§ BRANO PROPOSTO:
━━━━━━━━━━
Interventi e discorsi

Interventi e discorsi del Presidente della Camera

05/12/2008

Palazzo Montecitorio, Sala della Lupa - Cerimonia commemorativa per i cento anni dalla scomparsa del Presidente della Camera, on.Giuseppe Biancheri

Gentile ambasciatore Biancheri, illustri relatori,
sono particolarmente lieto di aprire i lavori di questa iniziativa che intende ricordare il centesimo anniversario della scomparsa di Giuseppe Biancheri, per quasi vent'anni, a più riprese, presidente della Camera dei Deputati del Regno d'Italia.
In un certo senso possiamo dire che questo incontro rappresenta, da parte dell'Assemblea che ho l'onore di presiedere, un "atto dovuto", un gesto di riconoscenza nei riguardi di questa alta personalità istituzionale che, all'indomani del 20 settembre 1870, scelse questo meraviglioso palazzo del Rinascimento romano come sede della Camera dei Deputati della nuova Italia unita.
━━━━━━━━━━
§ MATERIALE FORNITO:
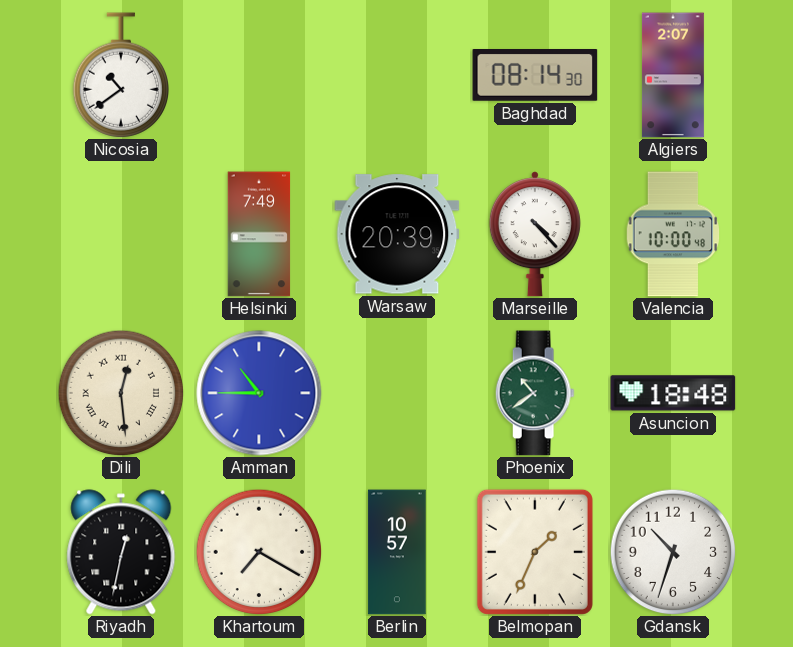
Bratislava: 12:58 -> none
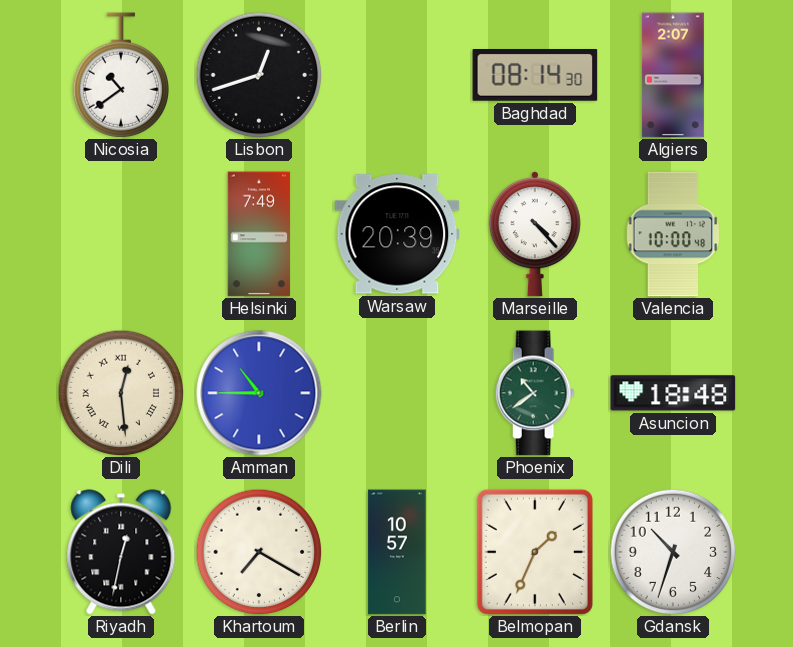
━━━━━━━━━━
§ SCOPO DEL COMPITO: Ripeta fedelmente la parte del discorso su Giuseppe Biancheri, cominciando da "Interventi e discorsi del" e terminando con "del Regno d'Italia.".

§ RISPOSTA AL COMPITO:
Interventi e discorsi del Presidente della Camera

05/12/2008

Palazzo Montecitorio, Sala della Lupa - Cerimonia commemorativa per i cento anni dalla scomparsa del Presidente della Camera, on.Giuseppe Biancheri

Gentile ambasciatore Biancheri, illustri relatori,
sono particolarmente lieto di aprire i lavori di questa iniziativa che intende ricordare il centesimo anniversario della scomparsa di Giuseppe Biancheri, per quasi vent'anni, a più riprese, presidente della Camera dei Deputati del Regno d'Italia.